Living a dream

Films are where his heart is and Dinesh Prabhakar relishes every moment of being part of it

October 09, 2017 03:14 pm | Updated 03:14 pm IST

Hooked to cinema  Dinesh Prabhakar is passion is acting and being in films

Hooked to cinema Dinesh Prabhakar is passion is acting and being in films

There is this story, from the early 1990s, that Dinesh Prabhakar enjoys telling. Of how, inspired by films, he dropped out of his undergraduate course and took off to Bombay looking for the ‘underworld’. Becoming an actor was part of the plan. “I asked quite a few people where exactly the ‘underworld’ was, where this place was located. I wanted to be in the underworld,” he deadpans.

Actor, ad film maker, casting director, dubbing artist - many tags describe Dinesh but his preferred tag is actor. “All the rest are, or were, means to become an actor,” he says, even as he indulges a fan’s request for a selfie.

Dinesh appears in the Saif Ali Khan-starrer Chef , as the food truck’s Malayali driver, Alex Oommen. This is not his first Hindi film either, he acted in the Naseeruddin Shah-Kalki Koechlin starrer, Waiting and Shoojit Sircar’s Madras Cafe .

Of Chef , he says, he had gone for auditions with another actor for another role in the film. They were on the lookout for a Malayali actor, who could speak Hindi, for the driver’s role. Dinesh fit the bill, his stint in Mumbai having helped with his Hindi, and he was in.

“I thoroughly enjoyed Chef , the entire process - the road trip, and the food too. The team was so professional, unlike what we have hear about Bollywood. From director to everybody on crew, it was great working with the Bandra West Pictures team!” Solo is his other release this week, he is also casting director (part) for one segment of the film. He is a fixture, in many films and has essayed some memorable roles such as Lukka Chuppi , Left Right Left , 1983 , Jacobinte Swargarajyam to name some.

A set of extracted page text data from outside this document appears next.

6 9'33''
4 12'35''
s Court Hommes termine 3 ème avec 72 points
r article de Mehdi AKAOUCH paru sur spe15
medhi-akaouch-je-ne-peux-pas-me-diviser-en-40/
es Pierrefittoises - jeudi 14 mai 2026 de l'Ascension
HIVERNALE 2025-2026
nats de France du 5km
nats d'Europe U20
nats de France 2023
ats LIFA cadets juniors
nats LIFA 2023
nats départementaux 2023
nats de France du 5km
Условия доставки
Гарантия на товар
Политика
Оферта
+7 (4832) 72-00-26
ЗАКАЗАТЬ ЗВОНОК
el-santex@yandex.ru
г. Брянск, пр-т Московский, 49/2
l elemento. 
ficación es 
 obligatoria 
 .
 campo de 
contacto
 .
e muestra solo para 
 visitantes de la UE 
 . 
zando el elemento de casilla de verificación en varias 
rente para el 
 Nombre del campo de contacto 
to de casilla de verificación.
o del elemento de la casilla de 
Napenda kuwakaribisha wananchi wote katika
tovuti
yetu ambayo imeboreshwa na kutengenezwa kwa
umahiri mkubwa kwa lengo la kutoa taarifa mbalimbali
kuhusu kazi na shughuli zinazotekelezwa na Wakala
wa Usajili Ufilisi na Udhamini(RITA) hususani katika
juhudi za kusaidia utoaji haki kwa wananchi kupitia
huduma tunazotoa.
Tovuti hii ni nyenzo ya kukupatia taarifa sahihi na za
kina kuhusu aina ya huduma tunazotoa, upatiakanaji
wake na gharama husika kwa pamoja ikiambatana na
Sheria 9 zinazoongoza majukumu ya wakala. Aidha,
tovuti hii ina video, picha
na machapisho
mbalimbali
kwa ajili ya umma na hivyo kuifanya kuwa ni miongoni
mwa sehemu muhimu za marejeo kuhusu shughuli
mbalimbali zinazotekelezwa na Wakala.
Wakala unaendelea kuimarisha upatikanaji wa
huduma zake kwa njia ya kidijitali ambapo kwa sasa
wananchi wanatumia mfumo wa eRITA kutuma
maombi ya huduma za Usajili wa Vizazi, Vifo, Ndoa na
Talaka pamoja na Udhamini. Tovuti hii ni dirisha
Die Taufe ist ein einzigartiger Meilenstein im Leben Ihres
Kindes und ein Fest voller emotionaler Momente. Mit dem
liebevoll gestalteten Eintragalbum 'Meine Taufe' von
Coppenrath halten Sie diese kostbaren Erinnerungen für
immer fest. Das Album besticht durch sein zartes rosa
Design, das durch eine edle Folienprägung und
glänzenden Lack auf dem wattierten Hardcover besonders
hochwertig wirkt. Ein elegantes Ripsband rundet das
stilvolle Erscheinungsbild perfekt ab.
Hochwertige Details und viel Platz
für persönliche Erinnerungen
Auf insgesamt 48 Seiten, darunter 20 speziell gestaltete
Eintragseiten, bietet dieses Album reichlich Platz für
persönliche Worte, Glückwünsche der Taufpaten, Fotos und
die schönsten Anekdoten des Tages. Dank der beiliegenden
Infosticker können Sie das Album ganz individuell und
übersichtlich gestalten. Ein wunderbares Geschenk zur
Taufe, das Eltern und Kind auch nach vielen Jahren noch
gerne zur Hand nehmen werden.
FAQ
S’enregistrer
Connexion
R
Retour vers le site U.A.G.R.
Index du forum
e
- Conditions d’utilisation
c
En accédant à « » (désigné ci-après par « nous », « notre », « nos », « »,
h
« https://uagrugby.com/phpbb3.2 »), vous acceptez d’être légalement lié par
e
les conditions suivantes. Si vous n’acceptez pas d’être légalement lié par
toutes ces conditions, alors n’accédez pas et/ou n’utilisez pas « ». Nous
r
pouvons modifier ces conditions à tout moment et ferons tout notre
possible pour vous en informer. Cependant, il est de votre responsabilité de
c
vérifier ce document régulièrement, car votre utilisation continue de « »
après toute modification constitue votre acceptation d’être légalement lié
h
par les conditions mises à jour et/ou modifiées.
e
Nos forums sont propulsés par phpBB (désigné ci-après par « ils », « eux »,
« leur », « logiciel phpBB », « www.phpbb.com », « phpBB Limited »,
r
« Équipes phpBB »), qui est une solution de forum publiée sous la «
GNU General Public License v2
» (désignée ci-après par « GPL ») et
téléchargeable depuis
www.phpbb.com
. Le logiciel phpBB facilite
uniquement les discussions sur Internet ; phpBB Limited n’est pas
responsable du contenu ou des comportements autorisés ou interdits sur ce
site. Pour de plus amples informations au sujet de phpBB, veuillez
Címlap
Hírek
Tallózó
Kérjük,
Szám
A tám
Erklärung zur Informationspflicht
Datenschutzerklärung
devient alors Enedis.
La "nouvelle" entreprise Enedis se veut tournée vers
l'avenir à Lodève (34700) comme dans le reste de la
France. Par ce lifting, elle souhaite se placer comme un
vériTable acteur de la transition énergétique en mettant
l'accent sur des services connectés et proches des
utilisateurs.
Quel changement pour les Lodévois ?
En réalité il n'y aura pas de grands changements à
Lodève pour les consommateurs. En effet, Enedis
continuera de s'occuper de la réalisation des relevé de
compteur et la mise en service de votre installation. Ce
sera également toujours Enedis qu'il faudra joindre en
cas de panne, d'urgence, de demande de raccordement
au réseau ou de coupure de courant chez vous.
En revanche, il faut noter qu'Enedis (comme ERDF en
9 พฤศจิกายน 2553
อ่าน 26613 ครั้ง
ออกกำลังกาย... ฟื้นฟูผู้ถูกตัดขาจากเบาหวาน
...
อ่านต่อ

“I end up doing the kind of roles that my friends ask, ‘did you really need to do that?’ My answer is that there was a time I really wanted to act more than anything else. I have struggled for a break, that is what acting means to me. Plus I value personal relationships more and often end up accepting offers that even I might not be excited about.”

Dinesh belongs to a generation that ‘struggled’ for a break in films, it was long before reality television and social media. “You got your photos clicked at the local photo studio, wrote your phone number behind it, and went from location to location handing these out. It was a struggle in every sense of the word.” He realised very early, almost immediately on return from Mumbai in the early 2000s, that to get a shot at acting he needed a ‘godfather’, “which I didn’t have!” His experience in advertising came in handy, resulting in him setting up a firm, Front Row Films, with friends.

In the meanwhile his life was about making rounds of film locations. “There were none of today’s technology...there was no way of knowing things. I took three buses to go to Ottapalam to meet Lal Jose, only to find out on reaching that he was shooting in Kochi and I made the journey back. It was a struggle,” says the Perumbavoor native. Finally he made it to Meesamadhavan and became actor. He took a break after Rasikan and returned with Cocktail.

While in Mumbai, he worked many jobs to get by, eventually reaching the advertising business, becoming assistant director and at some point even started voice-overs for Malayalam versions of commercials (for the likes of Shahrukh Khan). In Malayalam films he has dubbed for actors such as Naren, Nishanth, Makarand Deshpande ( Amen , Two Countries and Pulimurugan ), Prabhu Deva ( Devi ) among others.

“But everything I did was a means to the film industry.”

With Thira he turned casting director, “Vineeth wanted new faces and we needed actors from places such as Belgaum, Mysuru and Tamil Nadu. We had a casting call, and auditioned actors. I believe that film set a trend of casting calls and giving newcomers a chance. Usually it would be either decided earlier or based on recommendations. The trend now is to issue casting calls via social media.” He did the casting for Jacobinte Swargarajyam and in part for Lukka Chuppi too.

It is more than 15 years since Meesa Madhavan, and Dinesh makes his debut as lead in Bash Mohammed’s Prakashan , the story of a tribal man who migrates to the city in search of a job and his subsequent experiences. “For now it is being shown in the festival circuit, the theatrical release might be some time later.”

He has evaded being typecast, each of his roles is different. Confessing to deliberately keeping the roles mixed, he says this is his way of steering clear of over exposure with the same kind of roles as some character actors are prone to. “Because I want to act for as long as I can.”